The use of the phrase ‘at any time’, is a deliberate change of expression.  Considered together with the omission of a minimum period for the delivery of the instrument evidencing the proxy and its substitution with the requirement that it is to be delivered ‘before’ the exercise of any rights at the meeting, a change of legislative purpose with regard to the former minimum period of 48 hours is clearly indicated.

[22]   In reaching this conclusion I do not overlook the practical difficulties which the appellant alleges will arise from this interpretation of the provisions of ss 58(1) and 58(3)(c) of the Act.  It was submitted that should a corporation be unable to regulate the submission of proxies by the imposition of a deadline before a meeting, general meetings of corporations, particularly large corporations, will become unworkable.

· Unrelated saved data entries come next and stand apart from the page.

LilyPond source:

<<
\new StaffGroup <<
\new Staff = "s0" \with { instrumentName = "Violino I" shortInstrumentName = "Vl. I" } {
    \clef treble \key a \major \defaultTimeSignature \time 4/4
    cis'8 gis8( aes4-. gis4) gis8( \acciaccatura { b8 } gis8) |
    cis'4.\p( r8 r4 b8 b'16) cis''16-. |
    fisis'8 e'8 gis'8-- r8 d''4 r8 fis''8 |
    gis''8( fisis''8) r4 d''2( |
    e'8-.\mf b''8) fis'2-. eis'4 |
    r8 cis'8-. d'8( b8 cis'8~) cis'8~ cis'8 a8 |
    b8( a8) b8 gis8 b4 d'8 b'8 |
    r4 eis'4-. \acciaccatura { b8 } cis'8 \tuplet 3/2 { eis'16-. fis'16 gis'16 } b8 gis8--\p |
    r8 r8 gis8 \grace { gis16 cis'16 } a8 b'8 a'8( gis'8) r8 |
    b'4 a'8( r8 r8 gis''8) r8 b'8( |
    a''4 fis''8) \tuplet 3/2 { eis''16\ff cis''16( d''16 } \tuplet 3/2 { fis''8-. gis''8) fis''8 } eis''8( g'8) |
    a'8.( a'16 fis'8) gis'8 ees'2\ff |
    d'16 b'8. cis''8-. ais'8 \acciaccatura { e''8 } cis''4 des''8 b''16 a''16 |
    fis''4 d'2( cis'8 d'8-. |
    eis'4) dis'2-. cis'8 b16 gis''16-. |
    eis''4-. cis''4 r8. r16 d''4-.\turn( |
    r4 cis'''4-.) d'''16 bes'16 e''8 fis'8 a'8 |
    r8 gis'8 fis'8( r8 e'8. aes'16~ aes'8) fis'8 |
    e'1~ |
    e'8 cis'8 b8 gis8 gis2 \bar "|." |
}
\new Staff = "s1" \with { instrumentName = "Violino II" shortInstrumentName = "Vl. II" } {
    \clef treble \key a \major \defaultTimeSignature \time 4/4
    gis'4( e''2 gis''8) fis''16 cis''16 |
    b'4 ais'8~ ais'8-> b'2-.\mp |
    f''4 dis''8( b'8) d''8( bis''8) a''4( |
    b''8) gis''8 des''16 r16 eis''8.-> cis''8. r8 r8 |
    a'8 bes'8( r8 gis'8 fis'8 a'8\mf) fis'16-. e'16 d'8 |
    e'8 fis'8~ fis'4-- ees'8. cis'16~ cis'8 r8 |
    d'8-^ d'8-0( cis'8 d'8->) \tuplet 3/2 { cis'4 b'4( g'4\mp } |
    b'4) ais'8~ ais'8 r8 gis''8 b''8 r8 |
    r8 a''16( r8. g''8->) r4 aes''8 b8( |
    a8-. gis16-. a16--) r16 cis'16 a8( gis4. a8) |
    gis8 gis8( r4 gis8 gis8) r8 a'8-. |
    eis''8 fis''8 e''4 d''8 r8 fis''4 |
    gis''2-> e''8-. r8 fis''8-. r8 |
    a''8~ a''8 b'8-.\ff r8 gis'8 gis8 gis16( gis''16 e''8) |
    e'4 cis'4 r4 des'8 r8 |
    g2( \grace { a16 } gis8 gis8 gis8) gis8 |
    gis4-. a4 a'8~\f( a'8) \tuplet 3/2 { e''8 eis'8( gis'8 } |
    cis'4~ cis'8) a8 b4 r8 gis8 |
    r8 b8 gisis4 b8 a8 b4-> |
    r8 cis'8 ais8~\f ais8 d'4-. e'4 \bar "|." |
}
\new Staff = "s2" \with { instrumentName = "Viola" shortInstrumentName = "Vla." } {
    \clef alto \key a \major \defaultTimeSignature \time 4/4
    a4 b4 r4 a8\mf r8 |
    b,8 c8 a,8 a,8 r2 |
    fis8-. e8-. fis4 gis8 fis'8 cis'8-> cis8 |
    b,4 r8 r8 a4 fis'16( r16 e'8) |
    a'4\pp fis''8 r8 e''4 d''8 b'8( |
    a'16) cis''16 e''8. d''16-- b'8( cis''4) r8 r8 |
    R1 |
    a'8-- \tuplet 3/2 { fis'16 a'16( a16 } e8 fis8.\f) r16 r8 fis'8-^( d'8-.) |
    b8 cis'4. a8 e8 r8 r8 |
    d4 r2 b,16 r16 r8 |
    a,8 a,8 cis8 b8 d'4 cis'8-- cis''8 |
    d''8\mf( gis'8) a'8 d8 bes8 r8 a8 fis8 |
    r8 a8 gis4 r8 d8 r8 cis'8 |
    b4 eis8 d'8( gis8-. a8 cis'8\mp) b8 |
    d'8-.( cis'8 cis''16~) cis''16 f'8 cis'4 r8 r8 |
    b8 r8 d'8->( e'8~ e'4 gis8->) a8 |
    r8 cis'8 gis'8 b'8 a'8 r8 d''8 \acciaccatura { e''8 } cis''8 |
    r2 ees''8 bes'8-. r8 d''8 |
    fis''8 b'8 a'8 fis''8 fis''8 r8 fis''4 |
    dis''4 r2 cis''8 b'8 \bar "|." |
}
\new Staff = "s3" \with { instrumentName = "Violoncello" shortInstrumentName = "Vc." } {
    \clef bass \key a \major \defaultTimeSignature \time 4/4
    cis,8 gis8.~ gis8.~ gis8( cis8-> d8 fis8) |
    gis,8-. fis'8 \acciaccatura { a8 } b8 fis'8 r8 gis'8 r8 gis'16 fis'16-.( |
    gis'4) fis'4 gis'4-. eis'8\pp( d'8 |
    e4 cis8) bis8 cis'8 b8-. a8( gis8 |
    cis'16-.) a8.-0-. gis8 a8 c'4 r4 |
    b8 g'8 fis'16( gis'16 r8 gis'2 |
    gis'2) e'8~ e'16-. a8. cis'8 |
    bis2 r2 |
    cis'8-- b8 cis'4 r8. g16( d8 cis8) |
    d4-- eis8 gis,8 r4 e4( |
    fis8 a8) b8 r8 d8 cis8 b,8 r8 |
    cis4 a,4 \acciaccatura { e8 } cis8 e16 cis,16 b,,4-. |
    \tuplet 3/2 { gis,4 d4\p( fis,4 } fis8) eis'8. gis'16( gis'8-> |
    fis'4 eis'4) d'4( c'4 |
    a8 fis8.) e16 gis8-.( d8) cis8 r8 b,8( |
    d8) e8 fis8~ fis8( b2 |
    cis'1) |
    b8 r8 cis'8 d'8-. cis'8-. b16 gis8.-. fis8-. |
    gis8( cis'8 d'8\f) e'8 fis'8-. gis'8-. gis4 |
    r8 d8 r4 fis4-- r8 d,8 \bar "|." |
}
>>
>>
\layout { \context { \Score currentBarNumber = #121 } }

The situation is postulated of a large company with thousands of shareholders being hamstrung by the submission of thousands of proxies on the day of a scheduled meeting.  It was argued that because s 63(1)(b) of the Act enjoins the officer presiding over a general meeting to validate and verify proxies prior to allowing a proxy to exercise a vote on the instrument, a general meeting would be unable to proceed on the scheduled day because of the administrative burden imposed on the presiding officer.  If these practical difficulties are real and not simply apparent, their resolution lies not in a strained interpretation of the Act, but by legislative intervention.

[23]   The provisions of articles 13.7.10 and 13.7.11 of the first respondent’s MOI are accordingly inconsistent with the provisions of s 58(1) and are void in terms of s 15(1) of the Act.